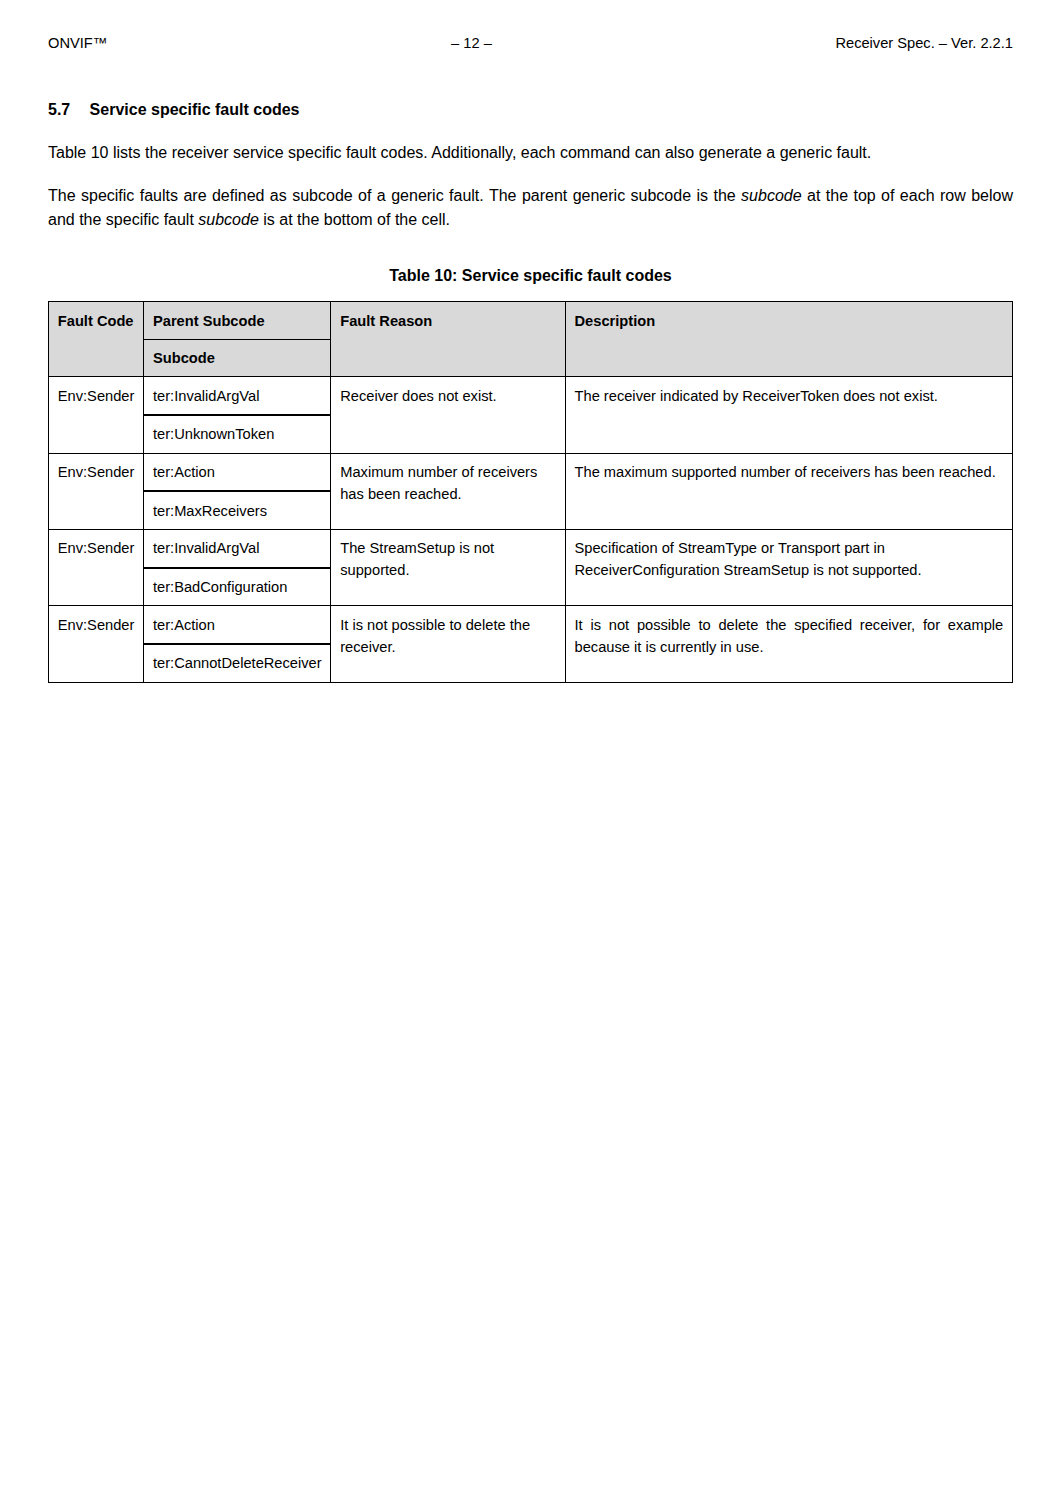ONVIF™
– 12 –
Receiver Spec. – Ver. 2.2.1
5.7 Service specific fault codes
Table 10 lists the receiver service specific fault codes. Additionally, each command can also generate a generic fault.
The specific faults are defined as subcode of a generic fault. The parent generic subcode is the subcode at the top of each row below and the specific fault subcode is at the bottom of the cell.
Table 10: Service specific fault codes
| Fault Code | Parent Subcode | Fault Reason | Description |
| --- | --- | --- | --- |
| Subcode |
| Env:Sender | ter:InvalidArgVal ter:UnknownToken | Receiver does not exist. | The receiver indicated by ReceiverToken does not exist. |
| Env:Sender | ter:Action ter:MaxReceivers | Maximum number of receivers has been reached. | The maximum supported number of receivers has been reached. |
| Env:Sender | ter:InvalidArgVal ter:BadConfiguration | The StreamSetup is not supported. | Specification of StreamType or Transport part in ReceiverConfiguration StreamSetup is not supported. |
| Env:Sender | ter:Action ter:CannotDeleteReceiver | It is not possible to delete the receiver. | It is not possible to delete the specified receiver, for example because it is currently in use. |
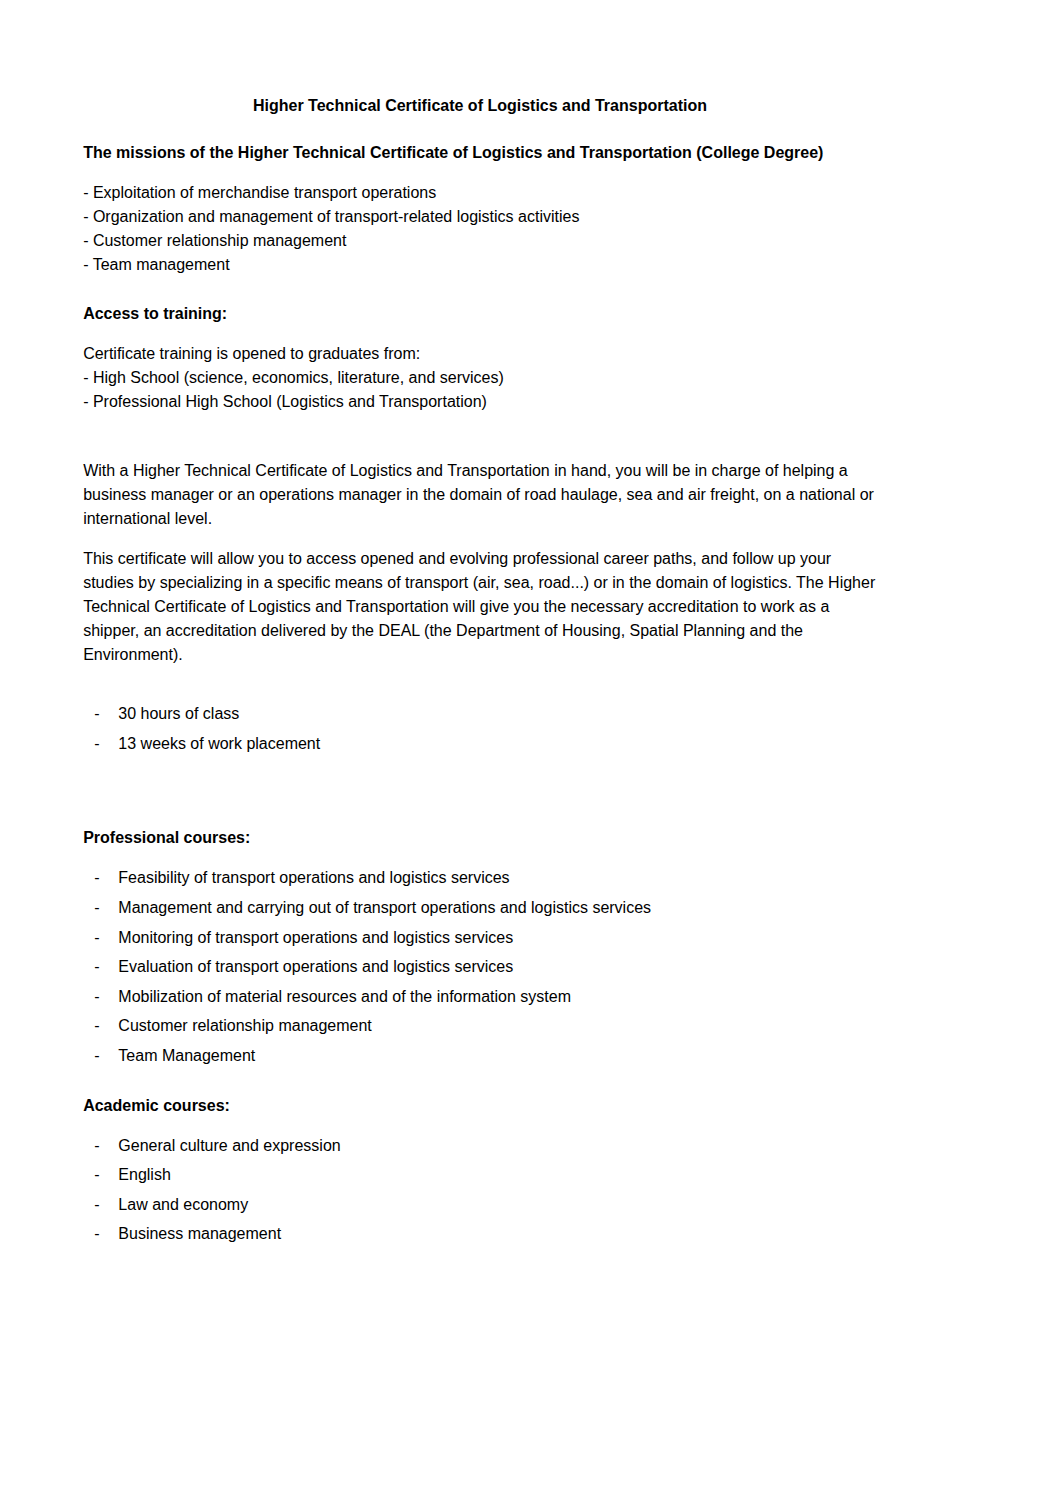Higher Technical Certificate of Logistics and Transportation
The missions of the Higher Technical Certificate of Logistics and Transportation (College Degree)
- Exploitation of merchandise transport operations
- Organization and management of transport-related logistics activities
- Customer relationship management
- Team management
Access to training:
Certificate training is opened to graduates from:
- High School (science, economics, literature, and services)
- Professional High School (Logistics and Transportation)
With a Higher Technical Certificate of Logistics and Transportation in hand, you will be in charge of helping a business manager or an operations manager in the domain of road haulage, sea and air freight, on a national or international level.
This certificate will allow you to access opened and evolving professional career paths, and follow up your studies by specializing in a specific means of transport (air, sea, road...) or in the domain of logistics. The Higher Technical Certificate of Logistics and Transportation will give you the necessary accreditation to work as a shipper, an accreditation delivered by the DEAL (the Department of Housing, Spatial Planning and the Environment).
30 hours of class
13 weeks of work placement
Professional courses:
Feasibility of transport operations and logistics services
Management and carrying out of transport operations and logistics services
Monitoring of transport operations and logistics services
Evaluation of transport operations and logistics services
Mobilization of material resources and of the information system
Customer relationship management
Team Management
Academic courses:
General culture and expression
English
Law and economy
Business management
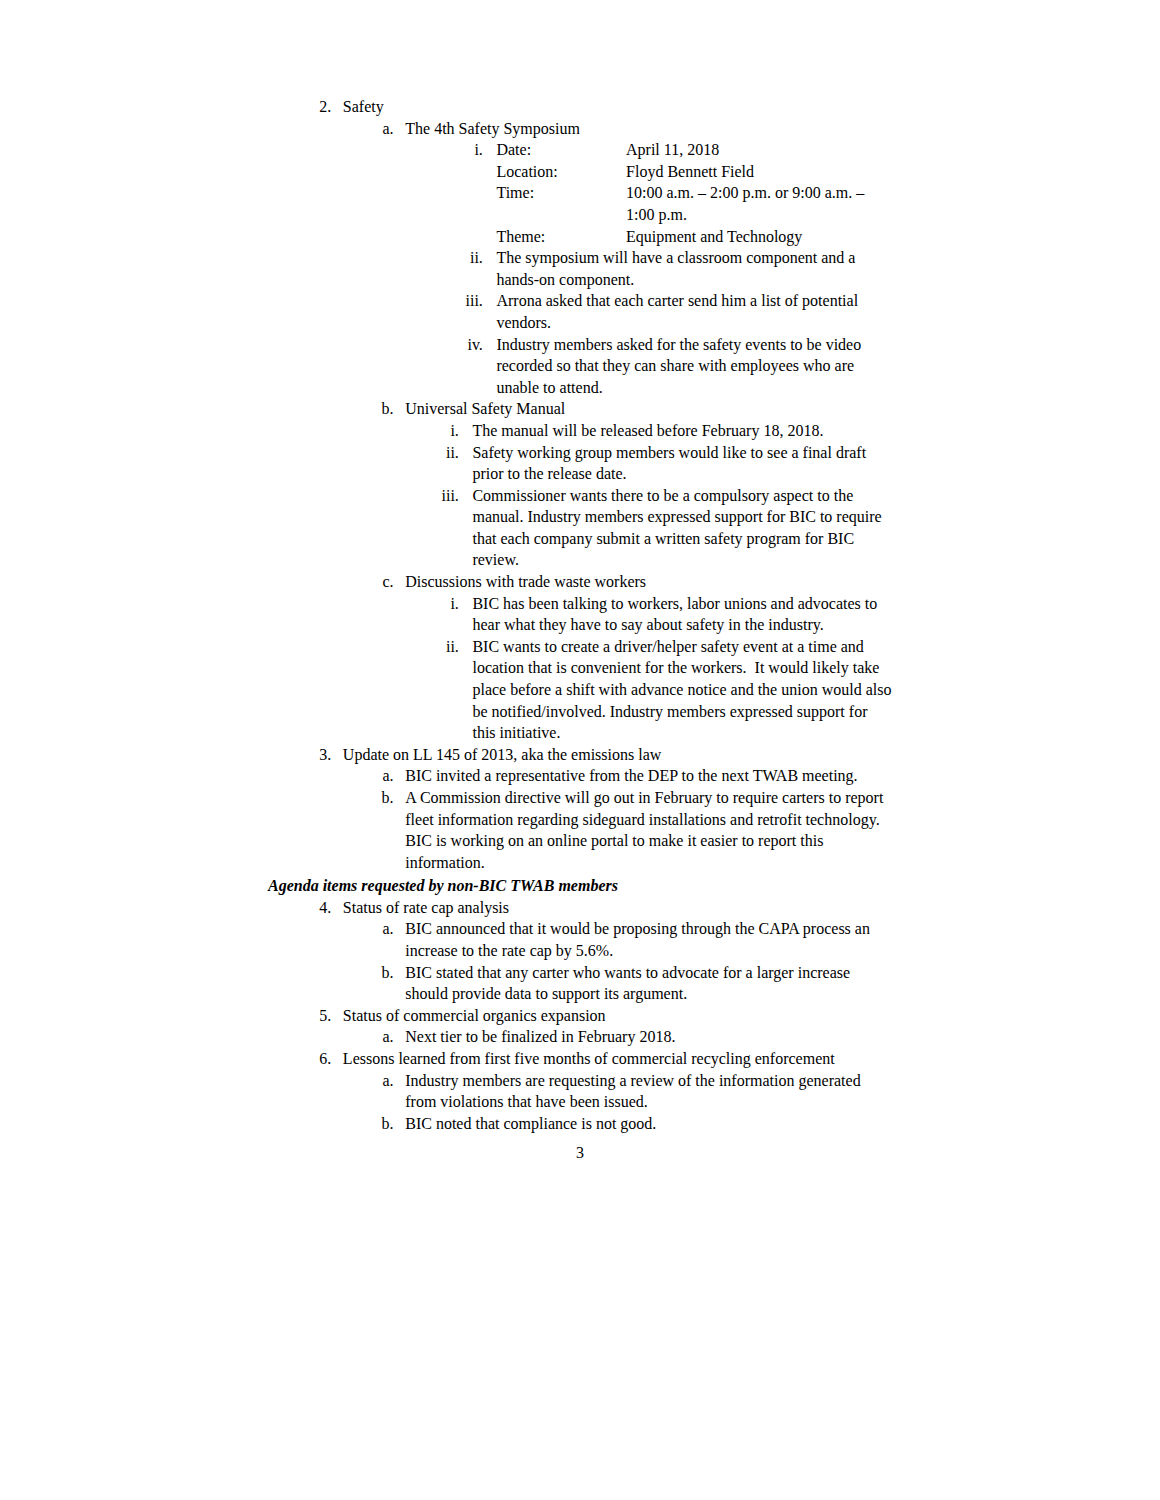Safety
The 4th Safety Symposium
Date: April 11, 2018 Location: Floyd Bennett Field Time: 10:00 a.m. – 2:00 p.m. or 9:00 a.m. – 1:00 p.m. Theme: Equipment and Technology
The symposium will have a classroom component and a hands-on component.
Arrona asked that each carter send him a list of potential vendors.
Industry members asked for the safety events to be video recorded so that they can share with employees who are unable to attend.
Universal Safety Manual
The manual will be released before February 18, 2018.
Safety working group members would like to see a final draft prior to the release date.
Commissioner wants there to be a compulsory aspect to the manual. Industry members expressed support for BIC to require that each company submit a written safety program for BIC review.
Discussions with trade waste workers
BIC has been talking to workers, labor unions and advocates to hear what they have to say about safety in the industry.
BIC wants to create a driver/helper safety event at a time and location that is convenient for the workers. It would likely take place before a shift with advance notice and the union would also be notified/involved. Industry members expressed support for this initiative.
Update on LL 145 of 2013, aka the emissions law
BIC invited a representative from the DEP to the next TWAB meeting.
A Commission directive will go out in February to require carters to report fleet information regarding sideguard installations and retrofit technology. BIC is working on an online portal to make it easier to report this information.
Agenda items requested by non-BIC TWAB members
Status of rate cap analysis
BIC announced that it would be proposing through the CAPA process an increase to the rate cap by 5.6%.
BIC stated that any carter who wants to advocate for a larger increase should provide data to support its argument.
Status of commercial organics expansion
Next tier to be finalized in February 2018.
Lessons learned from first five months of commercial recycling enforcement
Industry members are requesting a review of the information generated from violations that have been issued.
BIC noted that compliance is not good.
3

What you should do:
From the listing above, the lines starting with the one that has "Discussions with trade waste workers" and running through the one that has "BIC has been" should be copied exactly, ends included.

Response below:
Discussions with trade waste workers
BIC has been talking to workers, labor unions and advocates to hear what they have to say about safety in the industry.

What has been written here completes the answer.